# Random guy takes grass from my yard



## Phids (Sep 24, 2020)

This is from my driveway camera from today. I saw on a different camera that they drove all the way down my block and only stopped in front of my house. It looks like the guy took grass from my yard, and off they went. Anyone know what the reason for this might have been?


----------



## Boy_meets_lawn (Sep 27, 2020)

He's going to sprig his yard a handful at a time.


----------



## 7824 (Oct 23, 2019)

Hmm. I want to believe they are admiring the lawn and just touching it to see if it's real. It's hard to ignore how premeditated the whole thing appears. It is odd. There could be a perfectly normal explanation. Stay aware if you run into them.


----------



## FATC1TY (Jul 12, 2017)

Phids said:


> This is from my driveway camera from today. I saw on a different camera that they drove all the way down my block and only stopped in front of my house. It looks like the guy took grass from my yard, and off they went. Anyone know what the reason for this might have been?


The people in the bubble are weird, and that's not surprising to me.

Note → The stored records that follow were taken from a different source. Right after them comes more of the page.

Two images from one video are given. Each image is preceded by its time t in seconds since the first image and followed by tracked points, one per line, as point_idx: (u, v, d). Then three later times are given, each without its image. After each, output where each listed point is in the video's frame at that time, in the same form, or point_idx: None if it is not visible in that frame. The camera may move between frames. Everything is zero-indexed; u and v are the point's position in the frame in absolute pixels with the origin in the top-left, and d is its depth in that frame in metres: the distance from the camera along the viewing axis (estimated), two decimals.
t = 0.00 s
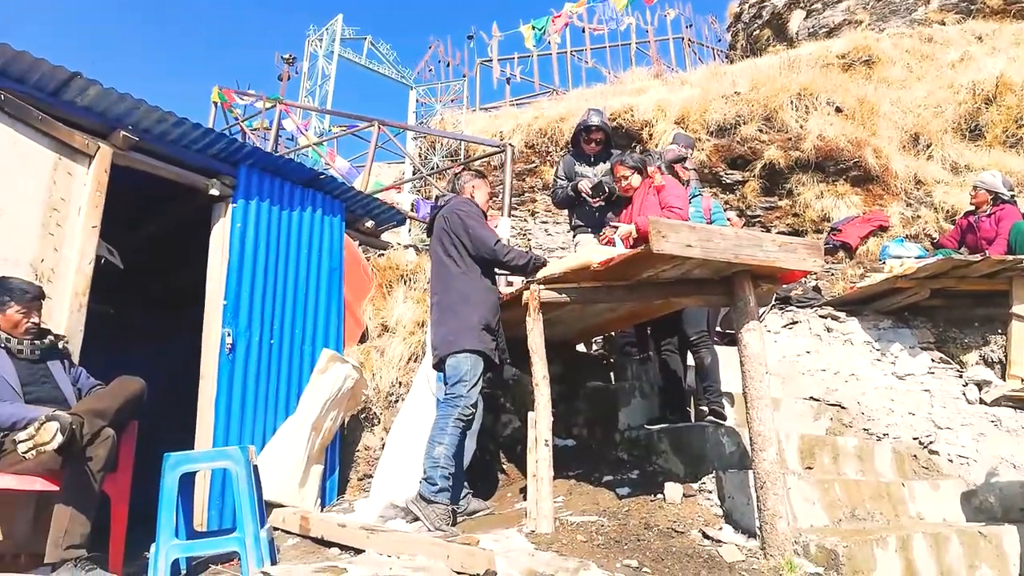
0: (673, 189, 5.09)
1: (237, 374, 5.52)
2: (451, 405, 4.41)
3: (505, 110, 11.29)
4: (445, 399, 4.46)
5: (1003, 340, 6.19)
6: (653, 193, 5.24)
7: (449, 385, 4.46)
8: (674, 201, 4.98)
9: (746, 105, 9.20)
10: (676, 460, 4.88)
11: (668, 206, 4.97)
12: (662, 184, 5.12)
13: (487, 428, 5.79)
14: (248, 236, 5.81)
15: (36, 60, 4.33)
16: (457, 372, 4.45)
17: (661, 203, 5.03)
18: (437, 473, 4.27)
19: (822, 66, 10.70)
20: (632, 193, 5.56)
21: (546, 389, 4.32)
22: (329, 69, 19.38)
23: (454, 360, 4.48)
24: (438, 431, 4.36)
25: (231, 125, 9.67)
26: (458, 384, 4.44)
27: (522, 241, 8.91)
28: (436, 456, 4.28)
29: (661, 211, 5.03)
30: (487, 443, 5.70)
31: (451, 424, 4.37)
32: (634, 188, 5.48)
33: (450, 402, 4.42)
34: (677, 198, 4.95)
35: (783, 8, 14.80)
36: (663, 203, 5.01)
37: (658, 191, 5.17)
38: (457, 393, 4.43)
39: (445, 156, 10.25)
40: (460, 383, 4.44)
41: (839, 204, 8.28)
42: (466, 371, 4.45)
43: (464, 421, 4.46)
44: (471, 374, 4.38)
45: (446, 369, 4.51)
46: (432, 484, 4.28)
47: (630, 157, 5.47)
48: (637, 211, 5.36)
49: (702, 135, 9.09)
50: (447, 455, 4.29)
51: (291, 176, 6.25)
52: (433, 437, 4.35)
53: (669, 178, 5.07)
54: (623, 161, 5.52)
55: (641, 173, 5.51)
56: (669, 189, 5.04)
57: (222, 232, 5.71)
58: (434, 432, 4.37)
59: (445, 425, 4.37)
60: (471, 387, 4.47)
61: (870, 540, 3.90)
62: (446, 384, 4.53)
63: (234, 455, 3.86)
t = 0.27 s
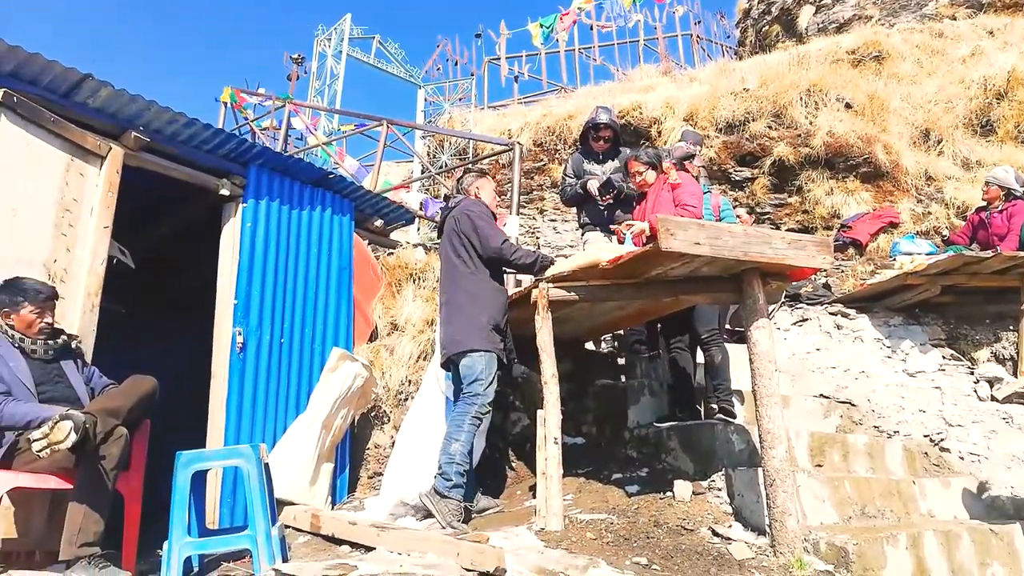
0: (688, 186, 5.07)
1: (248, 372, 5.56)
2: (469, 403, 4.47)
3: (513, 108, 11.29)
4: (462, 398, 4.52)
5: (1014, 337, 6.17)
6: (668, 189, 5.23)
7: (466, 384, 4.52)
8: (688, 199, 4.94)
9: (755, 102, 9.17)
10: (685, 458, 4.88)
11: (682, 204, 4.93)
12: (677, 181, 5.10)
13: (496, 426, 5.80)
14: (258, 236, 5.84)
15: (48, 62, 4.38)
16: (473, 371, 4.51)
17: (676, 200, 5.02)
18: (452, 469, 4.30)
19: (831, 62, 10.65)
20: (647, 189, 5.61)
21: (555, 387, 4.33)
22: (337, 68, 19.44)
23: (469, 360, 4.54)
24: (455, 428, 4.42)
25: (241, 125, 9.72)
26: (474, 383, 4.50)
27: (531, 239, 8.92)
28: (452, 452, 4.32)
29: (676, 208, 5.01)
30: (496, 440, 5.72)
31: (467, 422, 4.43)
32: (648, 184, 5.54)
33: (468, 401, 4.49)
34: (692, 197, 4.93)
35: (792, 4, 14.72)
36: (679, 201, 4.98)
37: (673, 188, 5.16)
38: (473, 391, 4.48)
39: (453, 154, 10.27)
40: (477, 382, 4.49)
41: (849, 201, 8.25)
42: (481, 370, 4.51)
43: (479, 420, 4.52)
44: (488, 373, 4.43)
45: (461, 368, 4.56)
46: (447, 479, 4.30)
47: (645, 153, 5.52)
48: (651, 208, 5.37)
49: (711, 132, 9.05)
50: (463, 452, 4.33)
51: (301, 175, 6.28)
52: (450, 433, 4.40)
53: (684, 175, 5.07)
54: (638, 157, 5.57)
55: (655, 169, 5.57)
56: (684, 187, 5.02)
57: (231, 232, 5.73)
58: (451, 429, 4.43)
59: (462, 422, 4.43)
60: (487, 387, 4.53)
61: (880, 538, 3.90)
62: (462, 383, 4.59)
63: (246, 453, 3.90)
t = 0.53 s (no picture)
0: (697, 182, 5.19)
1: (253, 370, 5.59)
2: (484, 399, 4.50)
3: (517, 106, 11.29)
4: (478, 393, 4.54)
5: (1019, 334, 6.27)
6: (677, 185, 5.37)
7: (480, 381, 4.53)
8: (696, 196, 5.07)
9: (759, 98, 9.15)
10: (689, 455, 4.89)
11: (691, 201, 5.07)
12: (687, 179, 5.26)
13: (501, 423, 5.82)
14: (263, 234, 5.86)
15: (54, 62, 4.41)
16: (486, 368, 4.53)
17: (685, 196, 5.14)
18: (466, 462, 4.34)
19: (836, 58, 10.61)
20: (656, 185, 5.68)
21: (559, 384, 4.35)
22: (342, 66, 19.46)
23: (480, 356, 4.56)
24: (471, 422, 4.43)
25: (246, 123, 9.76)
26: (489, 379, 4.53)
27: (535, 236, 8.93)
28: (467, 445, 4.35)
29: (684, 204, 5.13)
30: (501, 437, 5.74)
31: (483, 417, 4.45)
32: (658, 179, 5.61)
33: (484, 396, 4.51)
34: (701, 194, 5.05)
35: None
36: (687, 197, 5.11)
37: (683, 184, 5.31)
38: (489, 387, 4.52)
39: (458, 152, 10.29)
40: (492, 378, 4.52)
41: (855, 197, 8.23)
42: (495, 366, 4.54)
43: (492, 416, 4.54)
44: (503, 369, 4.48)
45: (473, 364, 4.57)
46: (460, 471, 4.34)
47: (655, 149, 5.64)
48: (660, 201, 5.47)
49: (716, 129, 9.03)
50: (478, 446, 4.37)
51: (306, 173, 6.31)
52: (466, 427, 4.42)
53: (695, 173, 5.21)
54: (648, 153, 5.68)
55: (665, 164, 5.64)
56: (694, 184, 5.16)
57: (237, 230, 5.75)
58: (466, 424, 4.44)
59: (478, 417, 4.45)
60: (500, 384, 4.57)
61: (884, 534, 3.90)
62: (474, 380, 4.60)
63: (252, 450, 3.95)
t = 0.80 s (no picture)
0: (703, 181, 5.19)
1: (255, 369, 5.59)
2: (487, 401, 4.51)
3: (519, 105, 11.28)
4: (480, 394, 4.54)
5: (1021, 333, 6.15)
6: (681, 183, 5.39)
7: (482, 383, 4.54)
8: (700, 195, 5.04)
9: (761, 97, 9.13)
10: (690, 454, 4.89)
11: (694, 200, 5.04)
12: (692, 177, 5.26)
13: (502, 422, 5.81)
14: (264, 235, 5.87)
15: (55, 62, 4.41)
16: (488, 370, 4.54)
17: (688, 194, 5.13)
18: (467, 463, 4.35)
19: (839, 56, 10.59)
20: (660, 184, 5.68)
21: (560, 384, 4.34)
22: (344, 65, 19.47)
23: (482, 358, 4.56)
24: (473, 424, 4.44)
25: (247, 123, 9.76)
26: (491, 381, 4.53)
27: (537, 236, 8.92)
28: (470, 447, 4.36)
29: (687, 203, 5.11)
30: (502, 437, 5.73)
31: (486, 418, 4.46)
32: (662, 178, 5.60)
33: (486, 398, 4.52)
34: (705, 195, 5.02)
35: None
36: (690, 196, 5.10)
37: (687, 183, 5.32)
38: (492, 389, 4.52)
39: (459, 151, 10.29)
40: (495, 380, 4.52)
41: (857, 196, 8.21)
42: (497, 368, 4.55)
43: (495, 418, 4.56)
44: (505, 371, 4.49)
45: (475, 366, 4.57)
46: (461, 472, 4.36)
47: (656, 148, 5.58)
48: (664, 199, 5.48)
49: (718, 127, 9.00)
50: (480, 447, 4.38)
51: (307, 173, 6.31)
52: (468, 428, 4.43)
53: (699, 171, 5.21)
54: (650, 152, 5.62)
55: (670, 163, 5.60)
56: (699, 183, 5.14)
57: (238, 229, 5.75)
58: (468, 425, 4.45)
59: (480, 419, 4.46)
60: (503, 385, 4.58)
61: (886, 534, 3.89)
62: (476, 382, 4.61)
63: (252, 450, 3.96)
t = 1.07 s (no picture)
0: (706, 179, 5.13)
1: (258, 368, 5.59)
2: (492, 401, 4.50)
3: (522, 103, 11.26)
4: (485, 395, 4.53)
5: None
6: (686, 182, 5.33)
7: (487, 383, 4.52)
8: (704, 194, 5.00)
9: (765, 95, 9.10)
10: (694, 453, 4.88)
11: (698, 199, 5.01)
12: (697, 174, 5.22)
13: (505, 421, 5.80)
14: (268, 234, 5.86)
15: (58, 61, 4.41)
16: (493, 370, 4.53)
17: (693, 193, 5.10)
18: (472, 463, 4.33)
19: (843, 54, 10.55)
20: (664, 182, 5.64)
21: (563, 383, 4.34)
22: (347, 64, 19.47)
23: (487, 358, 4.55)
24: (478, 424, 4.45)
25: (250, 121, 9.75)
26: (496, 381, 4.52)
27: (540, 235, 8.90)
28: (475, 447, 4.35)
29: (692, 202, 5.08)
30: (505, 435, 5.72)
31: (491, 419, 4.46)
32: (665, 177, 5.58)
33: (491, 398, 4.51)
34: (710, 192, 4.99)
35: None
36: (694, 195, 5.07)
37: (691, 181, 5.26)
38: (496, 390, 4.51)
39: (462, 149, 10.27)
40: (499, 381, 4.51)
41: (861, 193, 8.18)
42: (501, 368, 4.54)
43: (499, 418, 4.56)
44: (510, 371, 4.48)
45: (479, 367, 4.56)
46: (466, 472, 4.34)
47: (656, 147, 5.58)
48: (669, 198, 5.43)
49: (721, 125, 8.96)
50: (485, 448, 4.38)
51: (310, 172, 6.30)
52: (473, 429, 4.43)
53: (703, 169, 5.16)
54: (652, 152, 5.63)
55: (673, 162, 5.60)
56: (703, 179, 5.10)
57: (242, 228, 5.75)
58: (473, 426, 4.45)
59: (485, 419, 4.46)
60: (508, 385, 4.57)
61: (891, 533, 3.87)
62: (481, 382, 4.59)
63: (256, 449, 3.95)
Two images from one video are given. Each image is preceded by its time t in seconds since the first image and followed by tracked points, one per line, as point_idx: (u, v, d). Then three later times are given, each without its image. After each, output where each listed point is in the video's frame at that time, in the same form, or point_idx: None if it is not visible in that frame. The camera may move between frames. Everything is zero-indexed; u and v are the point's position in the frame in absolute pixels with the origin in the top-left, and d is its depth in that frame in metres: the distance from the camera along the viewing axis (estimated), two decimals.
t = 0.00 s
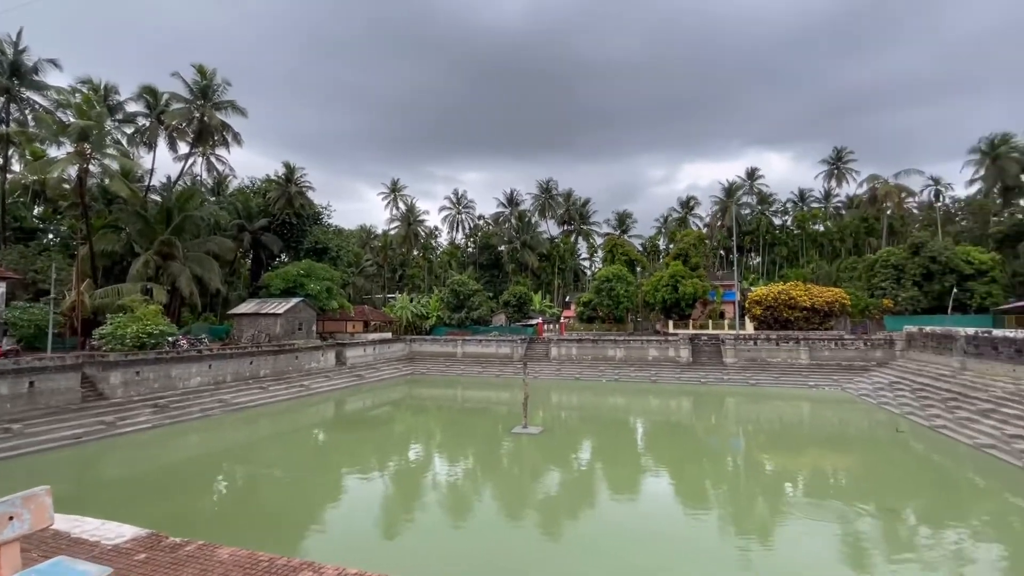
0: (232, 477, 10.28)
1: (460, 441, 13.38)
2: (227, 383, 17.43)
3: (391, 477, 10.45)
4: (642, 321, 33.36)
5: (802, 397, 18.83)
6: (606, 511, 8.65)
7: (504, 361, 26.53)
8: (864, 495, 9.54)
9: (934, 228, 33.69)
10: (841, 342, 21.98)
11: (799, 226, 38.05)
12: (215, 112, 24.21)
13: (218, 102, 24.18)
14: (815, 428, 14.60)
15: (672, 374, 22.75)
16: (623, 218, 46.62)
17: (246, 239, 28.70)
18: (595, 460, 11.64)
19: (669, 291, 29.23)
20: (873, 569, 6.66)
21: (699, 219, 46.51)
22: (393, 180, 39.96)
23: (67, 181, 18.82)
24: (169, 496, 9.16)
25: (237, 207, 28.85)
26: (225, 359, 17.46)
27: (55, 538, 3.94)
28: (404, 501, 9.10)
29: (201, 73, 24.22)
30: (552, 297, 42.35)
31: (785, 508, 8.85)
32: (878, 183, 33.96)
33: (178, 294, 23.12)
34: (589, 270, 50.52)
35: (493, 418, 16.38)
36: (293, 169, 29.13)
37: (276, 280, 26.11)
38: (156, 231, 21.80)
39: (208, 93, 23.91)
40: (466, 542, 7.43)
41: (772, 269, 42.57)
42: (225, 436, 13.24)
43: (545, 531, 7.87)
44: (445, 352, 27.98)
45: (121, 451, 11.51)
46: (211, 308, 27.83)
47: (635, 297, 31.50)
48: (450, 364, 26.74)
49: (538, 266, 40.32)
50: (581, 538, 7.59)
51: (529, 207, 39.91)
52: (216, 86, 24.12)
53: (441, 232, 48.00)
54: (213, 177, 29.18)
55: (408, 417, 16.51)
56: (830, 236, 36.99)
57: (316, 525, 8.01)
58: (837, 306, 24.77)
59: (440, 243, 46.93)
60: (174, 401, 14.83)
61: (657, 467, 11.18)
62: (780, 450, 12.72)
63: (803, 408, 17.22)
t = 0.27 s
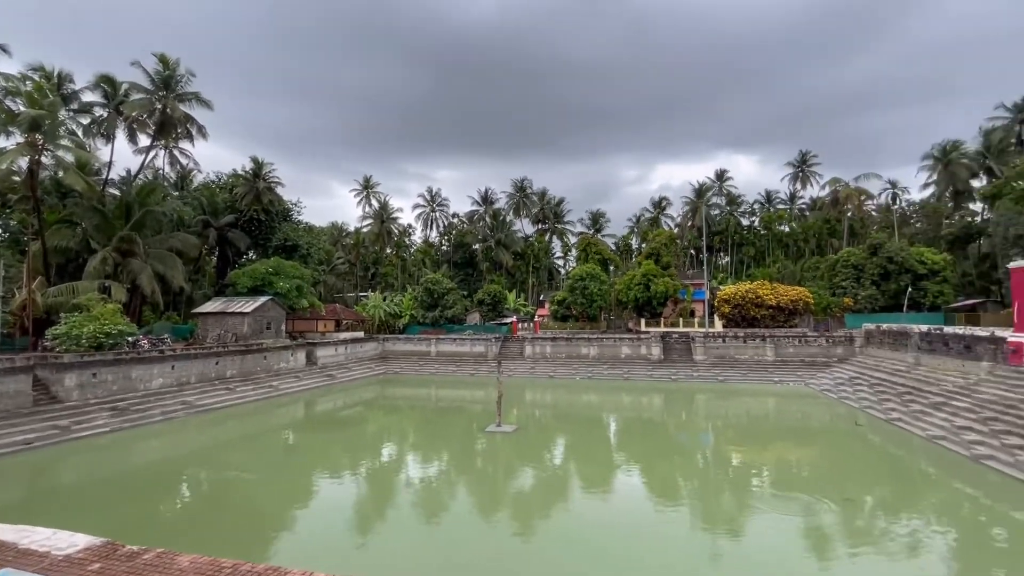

No idea though why someone would rip out a handful. I'd suggest cutting lower so there isn't much to grab. 😂


----------



## Redtwin (Feb 9, 2019)

I'm thinking he was taking some to compare with his yard to see if it is the same grass. Or he just hit the pipe a time or two too much.


----------



## DFW_Zoysia (May 31, 2019)

This is why I have planted random land mines and booby traps throughout my front yard.


----------



## lbb091919 (Apr 26, 2020)

Maybe he was checking to see if it was real? I've had that comment a few times


----------



## MasterMech (Sep 24, 2017)

Usually checking to see if it's natural or artificial turf.

Pop a plug out with a Pro-Plugger and offer to sell him a "Starter Kit" for $50. :lol:


----------